Voting in state and local elections is important

Presidential elections occupy most of the media spotlight, and near-constant breaking news from the White House often crowds out other political affairs.

While the importance of participation in national elections cannot be understated, many changes that affect day-to-day life are closer to our backyards than the White House or the Capitol. This is why voting in local and state elections, which often fall on off years, is so important.

Local and state elected officials are the ones who determine the local laws, policies and budgets. They leverage your tax dollars and make allocation decisions that affect priorities in your community. States take care of infrastructure such as transportation and public schooling as well as social safety net programs and the judiciary. However, these decisions are often made with little citizen involvement. Low voter turnout is endemic to all elections in the U.S., but is especially prevalent at the state and local levels.

By voting in local and state elections and holding elected officials accountable, you can ensure that your state or local government leads the way when progress is slow at the federal level. There’s a reason why states and localities are often called “laboratories for democracy”: many landmark federal policies in areas such as environmental protection, minimum wage and marriage equality began at the state or local level and shaped the country from the ground up. Therefore, if you aren’t satisfied with decisions that your elected representatives at the federal level are making, it is critical that you vote for state legislators who will support policies that are important to you.

In addition, one vote is much more influential at the margin in a local or state election than a national election. Smaller elections are often decided by a far smaller number of votes; thus, political apathy and the attitude that “my voice doesn’t matter” is misguided. Furthermore, if large demographic groups refrain from voting, groups that do vote are allowed to commandeer local politics. Their interests may not align with the interests of the majority, but if they are the only voters, their interests are the interests of the state or locality in the elected officials’ eyes. Unless the active electorate is representative of the area as a whole, a socially optimal outcome will be difficult to achieve.

We, as the editors of the Old Gold & Black, urge all students, and the entirety of the Wake Forest community, to pay attention to and vote in state and local elections and understand that they are just as important as national elections.

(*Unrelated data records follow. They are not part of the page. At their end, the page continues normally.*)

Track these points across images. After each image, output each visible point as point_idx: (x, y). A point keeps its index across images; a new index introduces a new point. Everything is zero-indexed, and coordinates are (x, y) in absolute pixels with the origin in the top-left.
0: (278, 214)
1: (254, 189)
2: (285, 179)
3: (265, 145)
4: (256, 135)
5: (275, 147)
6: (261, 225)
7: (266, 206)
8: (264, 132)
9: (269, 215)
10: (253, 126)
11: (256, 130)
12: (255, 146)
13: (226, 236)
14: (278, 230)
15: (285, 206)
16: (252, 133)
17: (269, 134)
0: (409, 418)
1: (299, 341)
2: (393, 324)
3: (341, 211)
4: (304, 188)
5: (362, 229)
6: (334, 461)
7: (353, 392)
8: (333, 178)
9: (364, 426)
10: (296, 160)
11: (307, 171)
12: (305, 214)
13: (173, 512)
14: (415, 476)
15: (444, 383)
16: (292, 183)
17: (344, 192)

The upcoming election for governor in Virginia on Nov. 7 is critical, but smaller elections that have not had as much media attention are of great importance as well. Take the time to ensure that you know the names of your state senator, delegate or representative, and city councilmen. If you are satisfied with their records, protect their progress by keeping them in office. If you are unsatisfied, you have the power to remove them from office and replace them with individuals who will promote your beliefs in your state or locality.